Thanks its weird to think there are picture of him all over the country in people houses with there kids. I know one lady was saying she was sending some to Japan to her daughter grandmother. 

I am hoping Jessi can go next year to so they can get more of a break. Although he is only with each kid maybe five minutes and they only have one session a hour. I max it at 7 sessions a day. But I think yesterday afternoon he had 3 or 4 and today he had like 5 so it was not to bad on him.

Oh someone had asked me about spelling on Jessis name its right Jessie is the boy version. So we kept it Jessi.


----------



## Fancy77 (Mar 27, 2010)

OK 1 week then its dead line time...no pressure lmao


----------



## Mrs. PBJ (Mar 28, 2010)

Guess who is up again at 3:44? You guessed it me. 

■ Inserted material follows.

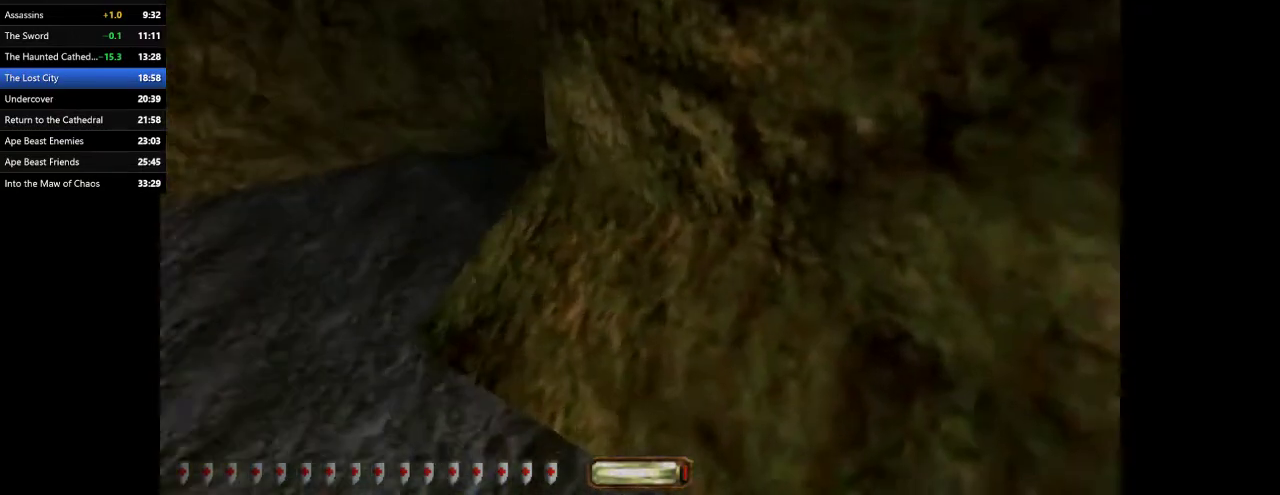
{"keys": ["a", "w"], "mouse": [], "events": []}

She is lucky she is cute. 

She was chewing on her shelf. Digging at her litter box cover. Digging at the cage under her shelf, and I am not sure of what else but I know she was doing more.

Man she is lucky. She scared me half to death I sat and and hit the cage hard. Scared the mess out of her and me. Her cage is right by my head. So at night everything wakes me up. I was already a light sleeper and after watching the twins for six months I have become a even lighter sleeper. 

So needless to say out of complete reaction I hit the cage.
Now I am on the couch cause I can not fall back to sleep.


----------



## Mrs. PBJ (Mar 28, 2010)

http://www.amazon.com/dp/B0020MLI5C/?tag=skimlinks_replacement-20

Just putting here so I can find it next month.


----------



## Mrs. PBJ (Mar 28, 2010)

Well Jessi had her first taste of Lettuce yesterday. Today I added some Parsley and one carrot top. I am hoping she can handle veggies I was told by her old owner that she had parsley before. So she should be fine with the parsley. I am going to give her just this for a week with some ben bac also. I think she love veggies all ready. She ate them like they where running away.


----------



## Myia09 (Mar 28, 2010)

All my rabbits love veggies, but I keep it simple to just green/romaine lettace, spinach, parsley, and cilantro. I throw in a cucumber or something else here and there.

I really don't think you have anything to worry about..gas from veggies isn't all that common as long as you introduce small quanities.


----------



## Mrs. PBJ (Mar 28, 2010)

Myia09 wrote:


> All my rabbits love veggies, but I keep it simple to just green/romaine lettace, spinach, parsley, and cilantro. I throw in a cucumber or something else here and there.
> 
> I really don't think you have anything to worry about..gas from veggies isn't all that common as long as you introduce small quanities.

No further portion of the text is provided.